J’aime bien me balader dans les cimetières… (Ah, j’entends tout de suite vos soupirs, style « encore un barjot… »). Non pas à la manière d’un Pickman des temps présent, la nuit, à la recherche d’une goule comme modèle à peindre. Non, je les aime inondés d’un chaud soleil d’été, embaumant l’air du parfum des cyprès et assourdissant du chant des cigales. Cet été, je me suis surpris à trouver autant de plaisir en ces lieux qu’en bord de plage. Vous me direz, l’analogie entre ces 2 endroits est que l’on y trouve une multitude de corps allongés et immobiles !!
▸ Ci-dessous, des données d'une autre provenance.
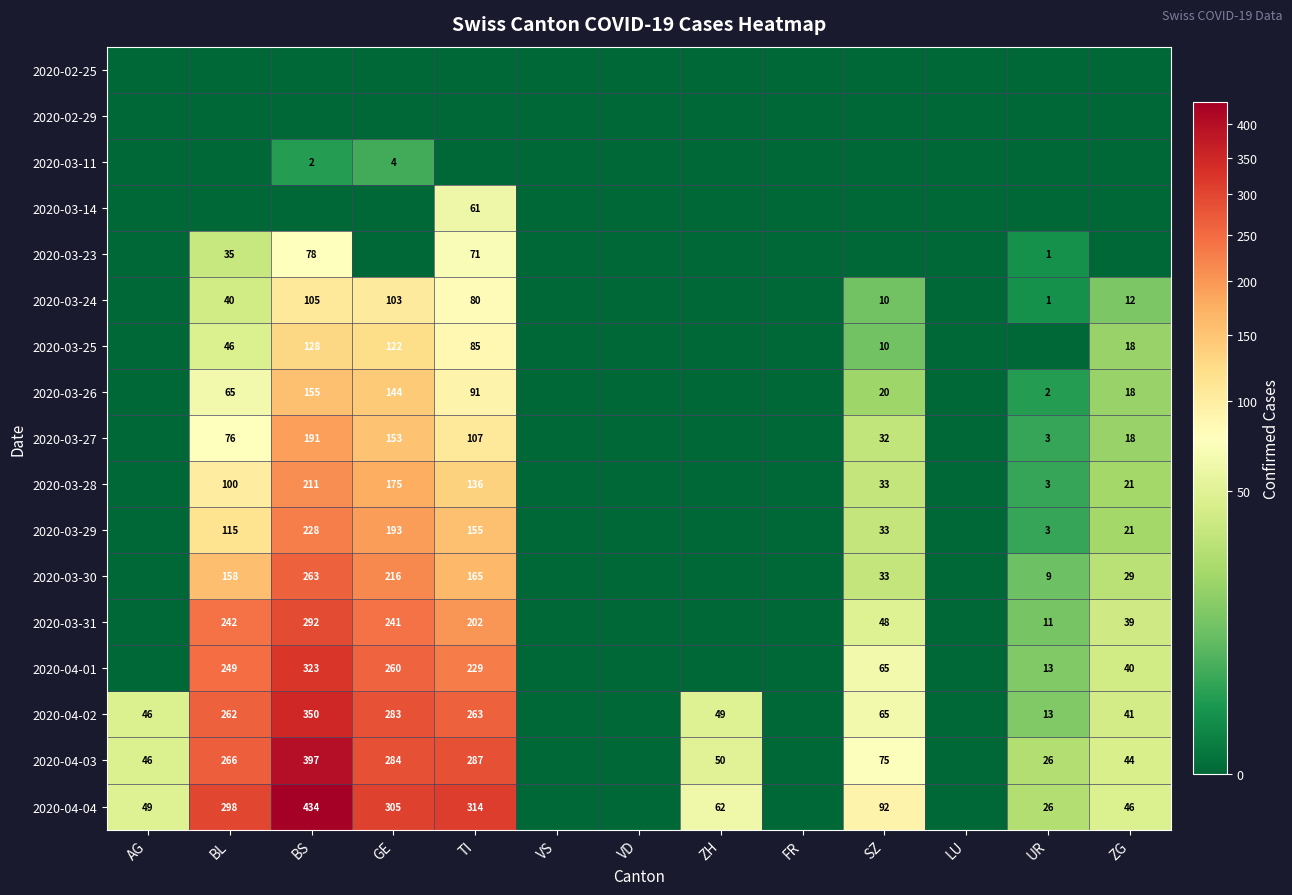

Is the value of 2020-03-29 at SZ greater than the value of 2020-03-26 at BS?

No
Je ne sais pas d’où c’est venu, en tout cas, pour ma part, ça n’est pas un lieu funeste à fuir absolument. Non, c’est une partie de la vie. Comme la clinique d’accouchement dans laquelle on nait. C’est simplement les deux bouts de la courte chandelle que l’on appelle l’ l’existence.

Cet attrait est peut-être à mettre en relation avec l’infarctus qui m’a terrassé, il y a deux ans. Ça a été moins une ce jour-là que j’aille rejoindre ma dernière demeure prématurément. Où peut-être aussi cette impression étrange et marquante qui m’avait envahie, jeune, à la visite de ce cimetière militaire allemand à Cassino. Etrange contraste entre la paix des lieux et la tristesse ressentie à la vue du jeune âge de la plupart des soldats enterrés là.
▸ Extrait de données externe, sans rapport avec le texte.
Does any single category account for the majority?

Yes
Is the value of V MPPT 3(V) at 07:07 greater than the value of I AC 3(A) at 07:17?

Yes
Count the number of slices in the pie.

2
A côté des sépultures sobres, on trouve là (et oui ! encore…) la dernière trace de mégalomanie qui habite certains hommes, dans le désir de se construire des mausolées. Certes, aussi grand soit le tombeau, ça n’est tout de même pas une maison !! Mais bon, pour l’activité qu’on y a, pas besoin de trop d’espace. Ce qui est fascinant, c’est qu’un cimetière est organisé comme un quartier, avec des rues qui se croisent, tracées au cordeau, les demeures bien rangées tout du long. Impression que l’on n’a pas dans les cimetières anglo-saxons où les tombes semblent plantées au hasard, perdues dans un gazon verdoyant.
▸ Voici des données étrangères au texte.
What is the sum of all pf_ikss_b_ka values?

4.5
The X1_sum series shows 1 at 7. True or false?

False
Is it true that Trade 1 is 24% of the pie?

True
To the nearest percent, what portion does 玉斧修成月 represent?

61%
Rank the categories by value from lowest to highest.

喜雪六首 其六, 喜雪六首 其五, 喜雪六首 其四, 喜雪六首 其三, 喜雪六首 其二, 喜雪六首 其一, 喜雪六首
C’est un endroit propice à la réflexion sur le temps qui passe, les choses réellement importantes et les futilités de l’existence. Paradoxalement, c’est aujourd’hui un des rares endroits calmes, avec les parcs peut-être, de nos villes. Les bruits, même s’ils si trouvent un chemin, parviennent tout de même curieusement assourdis. Un peu comme si, eux aussi, hésitaient à troubler la tranquillité de ces lieux.

Les cultures appréhendent ces lieux de manières très diverses. Certains cimetières sont rejetés loin des centres urbains, comme si la mort, taboue, ne devait pas croiser le chemin des vivants, d’autres sont de véritables parcs où les gens viennent piqueniquer tout en honorant leur défunt, comme en Norvège. J’ai même ouï-dire, mais c’est hélas plus un effet de la pauvreté qu’autre chose, qu’au Caire et au Cambodge, des familles avaient élues domicile en ces lieux.

En tout cas, ce que je peux vous dire, c’est que pour ma part, quand j’ai l’esprit envahi par les contradictions du monde moderne, une promenade en ces lieux sereins à un effet apaisant sur mon mental et remet mes idées au clair.

Allez tiens, je vous le conseille !!